The "magical" side of the game is really impressive. Hell, this is a fantasy game! It just wouldn't be a true fantasy game without the magic. The guys in Phantagram took that quite literally, and introduced three spell-casting units on each side. One of these is in charge of the healing and blessing spells (for example, human cleric), and two other cast slightly more aggressive spells. The mages have about ten different spells like teleport, speed-boot, concealing, or gathering Mana. Sorceresses feature some offensive spells like fireball, meteor strike etc. Units are perfectly balanced, and they all bear marks of the race they belong to.
The heroes are a special treat. No, it's not the well-known bunch The Seventh Dark Elven Clan of the Noble Lords of Saardakh From The 15th Kaalzah Realm (Er, he's referring to our Loser's Guide to Counter-Strike: Part 2 - Ed). These guys left a serious mark in the history of the Barsiah continent. They will be the pillars of the story, and you'll only be able to summon them using some highly advanced buildings. Some campaign scenarios will allow you to use particular heroes without having to summon them.
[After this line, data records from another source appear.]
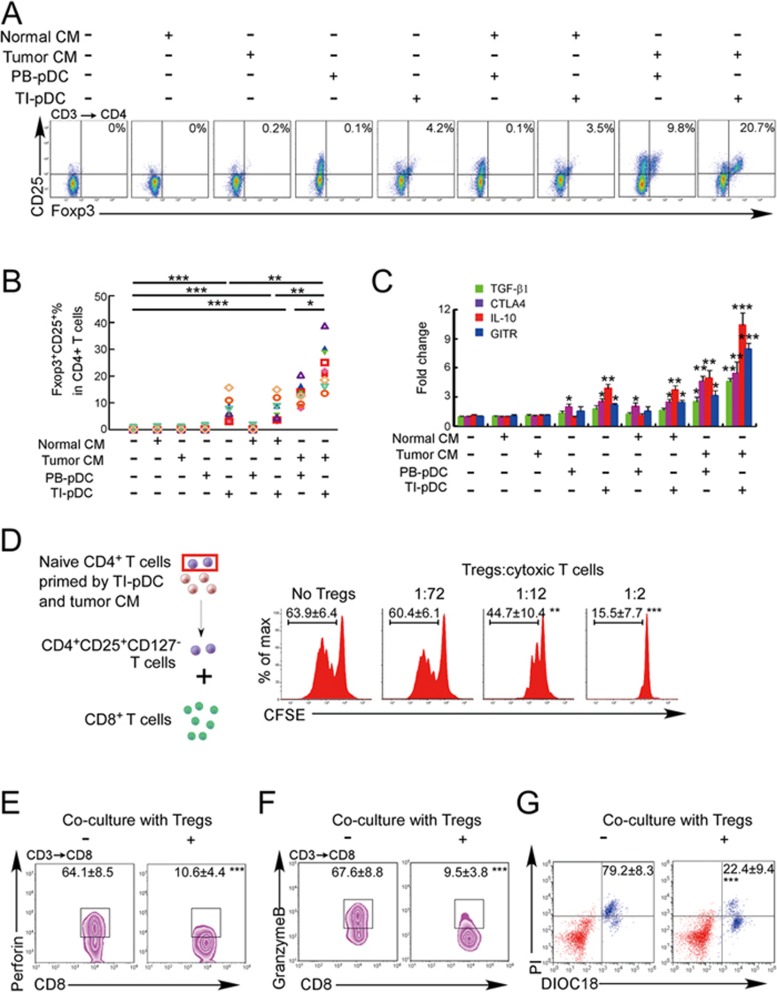
Naive CD4+ T cells are converted to functional Tregs by tumor-infiltrating DCs and tumor conditioned medium (CM). (A-C) Naive CD4+ T cells from peripheral blood of patients with invasive breast carcinoma were co-cultured with or without autologous pDCs isolated from tumor (TI) or peripheral blood (PB) for 9 days in the presence or absence of 30% CM from autologous tumor slices or adjacent normal tissue slices. (A, B) Non-adherent cells from co-cultures were stained for CD3, CD4, CD25 and intracellular Foxp3, and analyzed by flow cytometry. Representative plots of gated CD3+CD4+ cells (A) and quantification of percentage of Foxp3+CD25+ cells among CD3+CD4+ cells (B) are shown (mean ± SEM, n = 19; *P < 0.05, **P < 0.01,***P < 0.001 by Student's t-test). (C) Expression of Treg-associated genes, assessed by qRT-PCR normalized to GAPDH, in sorted CD4+ T cells, relative to expression in cultures without DCs or CM (mean ± SEM, n = 19; *P < 0.05, **P < 0.01,***P < 0.001 compared with naive CD4+ T cells cultured alone by Student's t-test). (D-G) Effect of naive CD4+ T cell-derived Tregs, obtained by co-culture with TI pDCs and tumor CM as above, on function of autologous tumor-specific CD8+ T cells. Tumor-specific CD8+ T cells were generated for each subject by stimulating autologous PB CD8+ T cells with autologous tumor lysate-pulsed autologous DCs. Tregs were recovered from co-cultures by magnetic sorting. (D) CFSE-labeled CD8+ T cells were incubated with tumor lysate-pulsed DCs in the presence of induced Tregs at the indicated ratios and proliferation was assessed by flow cytometry. Numbers denote the percentage of cells undergoing at least one cellular division (mean ± SEM, n = 12, **P < 0.01, ***P < 0.001 compared with CD8+ T cells cultured without Tregs). (E-G) Tumor-specific CD8+ T cells were incubated with autologous primary breast cancer cells for 18 h in the presence or absence of Tregs (CD8:Treg 2:1) and stained for CD3, CD8, intracellular perforin (E) or granzyme B (F) and gated CD3+CD8+ cells were analyzed by flow cytometry. Numbers indicate the percentage of gated cells stained for perforin or granzyme B (mean ± SEM, n = 7; ***P < 0.001 compared with CD8+ T cells cultured without Tregs). (G) Tumor-specific CD8+ T cells were incubated with autologous dioctadecyloxacarbocyanine (DIOC18)-labeled primary breast cancer cells for 18 h in the presence or absence of Tregs (CD8:Treg 2:1) and the death of tumor cells was assessed by propidium iodide (PI) uptake by flow cytometry. The numbers shown indicate the percentage of PI+ tumor cells (mean ± SEM, n = 4; ***P < 0.001 compared with CD8+ T cells cultured without Tregs).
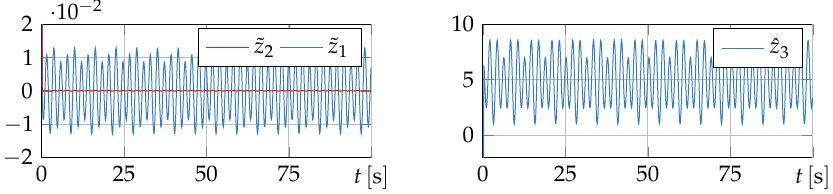
Figure 4. Results of the simulation without adaptation with disturbance depending on time only.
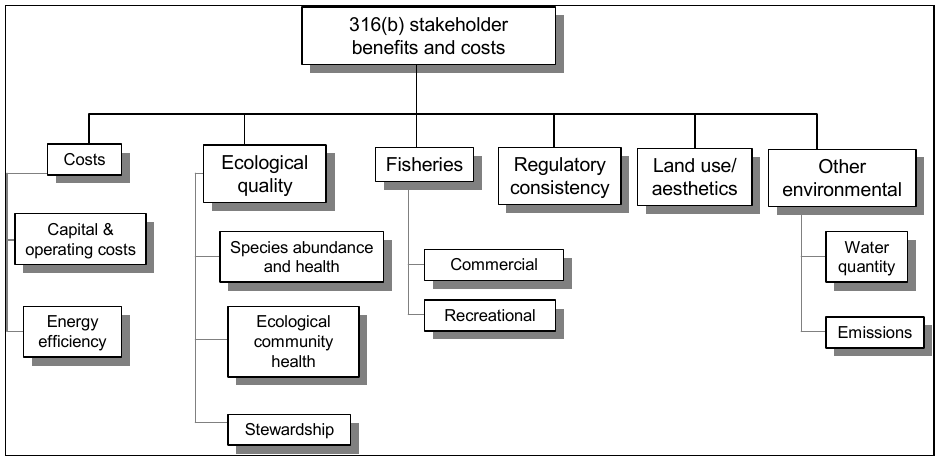
FIGURE 1. Stakeholder values relevant to most 316(b) decisions. Graphical organization does not indicate any priority. Measurement criteria are required for all categories and may differ for different 316(b)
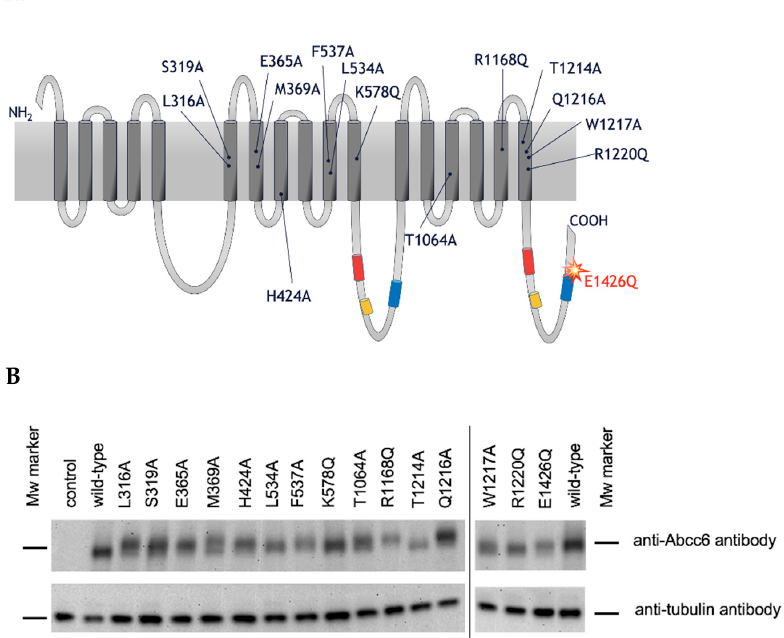
Figure 3. ( A ): Topology of the rAbcc6 amino acids analogous to those that comprise the LTC 4 binding cavity in bAbcc1. The inactivating mutation in the NBD2, E1426Q, is also indicated ( B ): Expression of the rAbcc6 single amino acid mutants in HEK293 cells. Of the total cell protein, 5 μ g was fractionated on a 7.5% ‐ polyacrylamide gel and bands corresponding to wild ‐ type and mutant rAbcc6 proteins and the housekeeping protein tubulin were detected by Western ‐ blot analysis using the K14 anti ‐ rat Abcc6 antibody and the anti ‐ tubulin antibody, respectively. The slight differences in electrophoretic mobility of some of the mutants may be attributed to altered glycosylation or other post ‐ translational modifications.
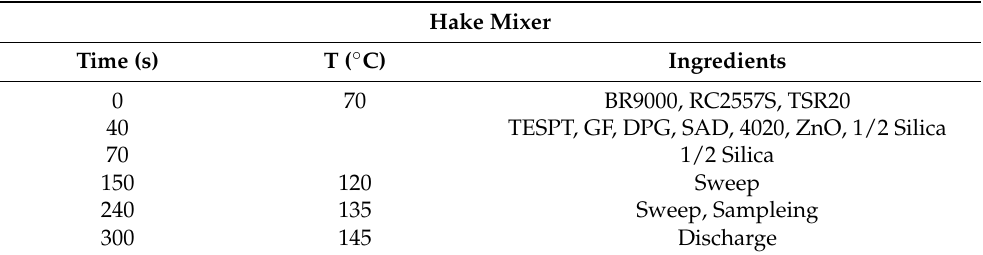
Table 3. Mechanical blending process.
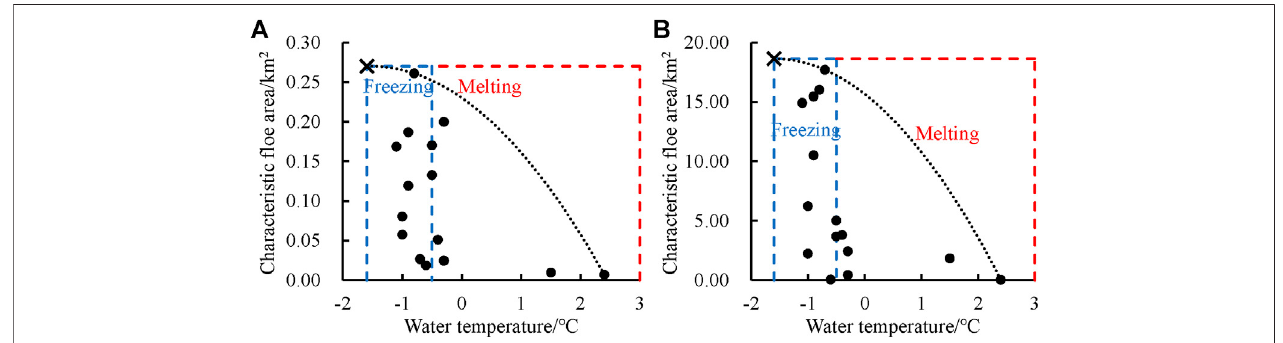
FIGURE 10 | Characteristic fl oe area versus water temperatures at site 26 of the Laizhou Bay. The characteristic fl oe area corresponds to (A) 90% and (B) 100% cumulative probabilities. The black dotted line is the upper envelope curve of data points. The blue and red frame areas represent drift ice ’ s freezing and melting cases. The value of the black cross is the design fl oe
If we disregard the disgusting Curian, the gay knight who should be the main hero in this game (a really repulsive creature and his voice-over just goes to prove it), the rest of the heroes are really cool. The first becoming hero is the funny blob Likuku, who claims that he's the last remaining red Ogre. He is less than na´ve when it comes to combat as his axe inflicts area damage, making him ideal for skirmishes. Each of the heroes has special characteristics which are best displayed in missions where the game turns to 'dungeon crawling' where you have to lead up to three special characters through a dungeon in order to find a powerful artifact. The game looks just like Diablo in these segments, and just like in Diablo, you'll have to take care and avoid traps while slaughtering hosts of enemies with your sword, spells or just plain wits. Each character has his own characteristics and skills, which will let him solve a problem in a specific way; for instance. Riock Blood has a flaming sword with which he can simply set his enemies ablaze, whilst Richter, the vampire can stand in the darkness and summon bats to do the dirty job for him.
The graphical design is quite good for a 2D RTS/RPG (And it looks a helluva lot like Warcraft II -- Ed). Unfortunately, the fact that it only supports 800x600 and 640x480 resolutions spoils the impression a bit. Kingdom Under Fire is very contagious, and considering the fact that it is based on two titles that had been true hits in their own time, it's bound to achieve a notable success on the market. It might be in many ways unoriginal, but the balanced gameplay and fun heroes should easily compensate for occasional feelings of d'jÓ vu (i.e. Matrix glitches).
8.4 Very Good
Two modes of play, challenging campaign, interesting heroes, a lot of spells for an RTS;
Low resolution, no production queuing, AI seems daft at times.